Text extracted from each page:
——————

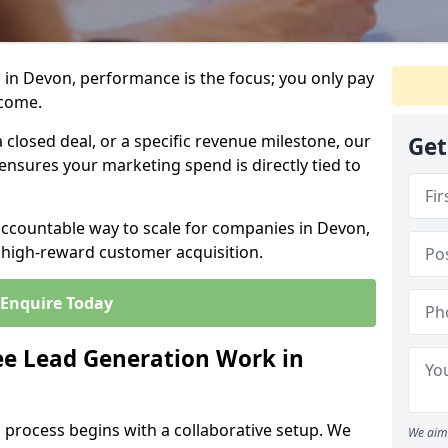
 in Devon, performance is the focus; you only pay
tcome.
closed deal, or a specific revenue milestone, our
Get
ensures your marketing spend is directly tied to
accountable way to scale for companies in Devon,
, high-reward customer acquisition.
Enquire Today
e Lead Generation Work in
 process begins with a collaborative setup. We
We aim 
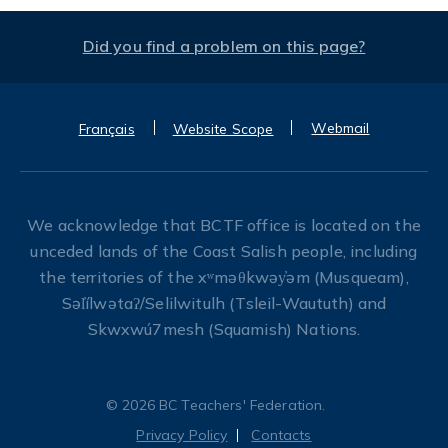
Did you find a problem on this page?
Webmail
Français
Website Scope
We acknowledge that BCTF office is located on the
unceded lands of the Coast Salish people, including
the territories of the xʷməθkwəy̓əm (Musqueam),
Səl̓ílwətaʔ/Selilwitulh (Tsleil-Waututh) and
Skwxwú7mesh (Squamish) Nations.
© 2026 BC Teachers' Federation.
Privacy Policy
Contacts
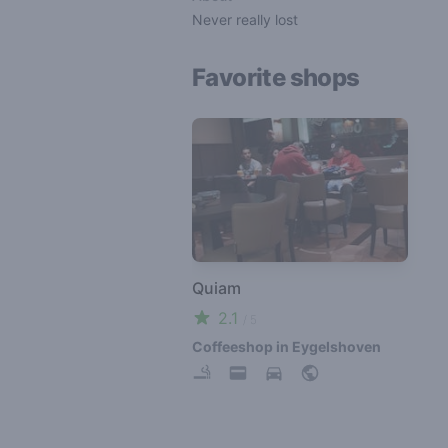
Never really lost
Favorite shops
Quiam
2.1
/ 5
Coffeeshop in Eygelshoven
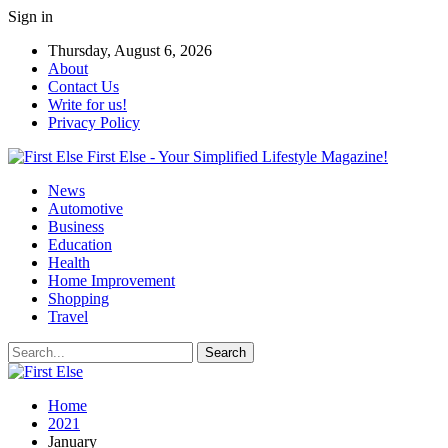
Sign in
Thursday, August 6, 2026
About
Contact Us
Write for us!
Privacy Policy
First Else - Your Simplified Lifestyle Magazine!
News
Automotive
Business
Education
Health
Home Improvement
Shopping
Travel
Home
2021
January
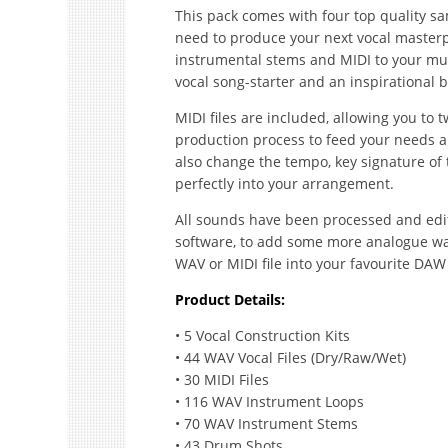
This pack comes with four top quality sa
need to produce your next vocal masterpi
instrumental stems and MIDI to your mus
vocal song-starter and an inspirational b
MIDI files are included, allowing you to
production process to feed your needs an
also change the tempo, key signature of t
perfectly into your arrangement.
All sounds have been processed and edi
software, to add some more analogue war
WAV or MIDI file into your favourite DAW
Product Details:
• 5 Vocal Construction Kits
• 44 WAV Vocal Files (Dry/Raw/Wet)
• 30 MIDI Files
• 116 WAV Instrument Loops
• 70 WAV Instrument Stems
• 43 Drum Shots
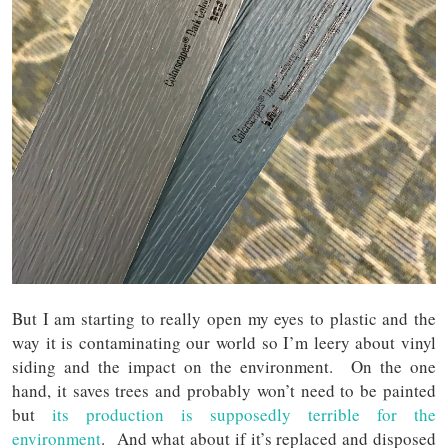
But I am starting to really open my eyes to plastic and the
way it is contaminating our world so I’m leery about vinyl
siding and the impact on the environment. On the one
hand, it saves trees and probably won’t need to be painted
but
its production is supposedly terrible for the
environment
. And what about if it’s replaced and disposed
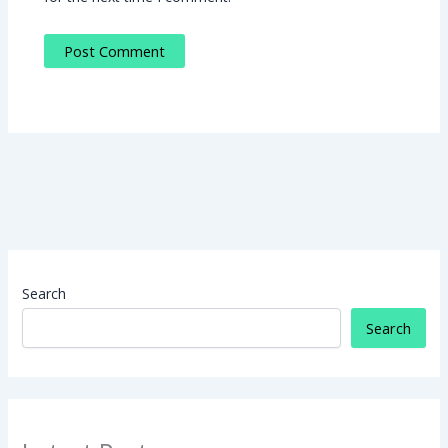
Search
Search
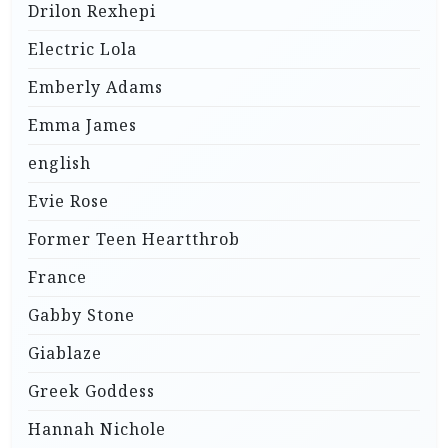
Drilon Rexhepi
Electric Lola
Emberly Adams
Emma James
english
Evie Rose
Former Teen Heartthrob
France
Gabby Stone
Giablaze
Greek Goddess
Hannah Nichole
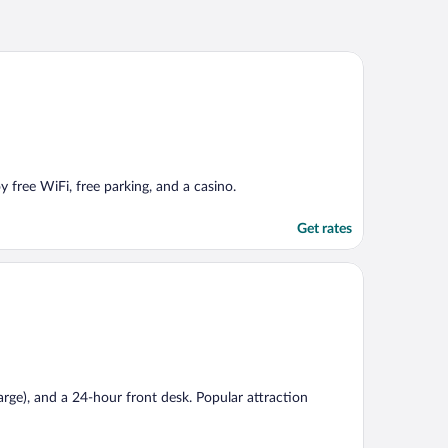
y free WiFi, free parking, and a casino.
Get rates
harge), and a 24-hour front desk. Popular attraction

——————

JOB
Reproduce everything from the line containing "Drilon Rexhepi" down to the end of the data, word for word, and leave the pictures out.

OUTPUT OF THE TASK
Drilon Rexhepi
Electric Lola
Emberly Adams
Emma James
english
Evie Rose
Former Teen Heartthrob
France
Gabby Stone
Giablaze
Greek Goddess
Hannah Nichole
y free WiFi, free parking, and a casino.
Get rates
harge), and a 24-hour front desk. Popular attraction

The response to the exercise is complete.